Work item.
Rewrite the listing below, substituting "model answer" for every "sample answer" and leaving everything else unchanged.

Supplied records.
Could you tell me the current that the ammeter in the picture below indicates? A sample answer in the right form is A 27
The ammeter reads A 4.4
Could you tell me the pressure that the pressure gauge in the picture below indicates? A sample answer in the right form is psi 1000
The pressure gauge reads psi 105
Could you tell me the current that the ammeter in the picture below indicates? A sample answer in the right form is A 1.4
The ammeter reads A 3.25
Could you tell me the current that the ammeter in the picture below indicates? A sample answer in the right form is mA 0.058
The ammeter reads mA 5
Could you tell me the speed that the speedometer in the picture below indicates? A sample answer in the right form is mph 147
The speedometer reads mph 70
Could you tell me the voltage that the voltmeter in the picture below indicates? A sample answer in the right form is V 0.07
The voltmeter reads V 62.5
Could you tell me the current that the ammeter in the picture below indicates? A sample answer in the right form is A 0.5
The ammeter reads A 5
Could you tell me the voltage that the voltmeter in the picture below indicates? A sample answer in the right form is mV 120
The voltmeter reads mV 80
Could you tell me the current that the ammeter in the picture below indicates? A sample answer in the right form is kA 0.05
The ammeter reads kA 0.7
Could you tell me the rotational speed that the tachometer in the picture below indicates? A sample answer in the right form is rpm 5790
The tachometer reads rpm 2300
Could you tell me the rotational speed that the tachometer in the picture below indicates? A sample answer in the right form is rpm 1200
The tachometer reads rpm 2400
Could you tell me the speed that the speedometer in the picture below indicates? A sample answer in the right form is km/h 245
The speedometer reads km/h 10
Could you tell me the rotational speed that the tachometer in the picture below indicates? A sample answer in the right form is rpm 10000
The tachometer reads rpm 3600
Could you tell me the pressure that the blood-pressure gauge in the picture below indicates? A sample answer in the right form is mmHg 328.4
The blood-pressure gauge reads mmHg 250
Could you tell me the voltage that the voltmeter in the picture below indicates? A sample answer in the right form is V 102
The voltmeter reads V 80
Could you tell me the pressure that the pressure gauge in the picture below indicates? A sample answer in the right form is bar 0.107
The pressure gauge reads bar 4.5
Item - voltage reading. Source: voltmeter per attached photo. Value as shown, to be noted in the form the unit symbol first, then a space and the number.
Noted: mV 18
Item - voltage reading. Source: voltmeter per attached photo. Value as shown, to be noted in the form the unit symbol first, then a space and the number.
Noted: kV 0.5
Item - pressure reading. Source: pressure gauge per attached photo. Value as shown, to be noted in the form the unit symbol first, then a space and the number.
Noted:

Problem solution.
Could you tell me the current that the ammeter in the picture below indicates? A model answer in the right form is A 27
The ammeter reads A 4.4
Could you tell me the pressure that the pressure gauge in the picture below indicates? A model answer in the right form is psi 1000
The pressure gauge reads psi 105
Could you tell me the current that the ammeter in the picture below indicates? A model answer in the right form is A 1.4
The ammeter reads A 3.25
Could you tell me the current that the ammeter in the picture below indicates? A model answer in the right form is mA 0.058
The ammeter reads mA 5
Could you tell me the speed that the speedometer in the picture below indicates? A model answer in the right form is mph 147
The speedometer reads mph 70
Could you tell me the voltage that the voltmeter in the picture below indicates? A model answer in the right form is V 0.07
The voltmeter reads V 62.5
Could you tell me the current that the ammeter in the picture below indicates? A model answer in the right form is A 0.5
The ammeter reads A 5
Could you tell me the voltage that the voltmeter in the picture below indicates? A model answer in the right form is mV 120
The voltmeter reads mV 80
Could you tell me the current that the ammeter in the picture below indicates? A model answer in the right form is kA 0.05
The ammeter reads kA 0.7
Could you tell me the rotational speed that the tachometer in the picture below indicates? A model answer in the right form is rpm 5790
The tachometer reads rpm 2300
Could you tell me the rotational speed that the tachometer in the picture below indicates? A model answer in the right form is rpm 1200
The tachometer reads rpm 2400
Could you tell me the speed that the speedometer in the picture below indicates? A model answer in the right form is km/h 245
The speedometer reads km/h 10
Could you tell me the rotational speed that the tachometer in the picture below indicates? A model answer in the right form is rpm 10000
The tachometer reads rpm 3600
Could you tell me the pressure that the blood-pressure gauge in the picture below indicates? A model answer in the right form is mmHg 328.4
The blood-pressure gauge reads mmHg 250
Could you tell me the voltage that the voltmeter in the picture below indicates? A model answer in the right form is V 102
The voltmeter reads V 80
Could you tell me the pressure that the pressure gauge in the picture below indicates? A model answer in the right form is bar 0.107
The pressure gauge reads bar 4.5
Item - voltage reading. Source: voltmeter per attached photo. Value as shown, to be noted in the form the unit symbol first, then a space and the number.
Noted: mV 18
Item - voltage reading. Source: voltmeter per attached photo. Value as shown, to be noted in the form the unit symbol first, then a space and the number.
Noted: kV 0.5
Item - pressure reading. Source: pressure gauge per attached photo. Value as shown, to be noted in the form the unit symbol first, then a space and the number.
Noted:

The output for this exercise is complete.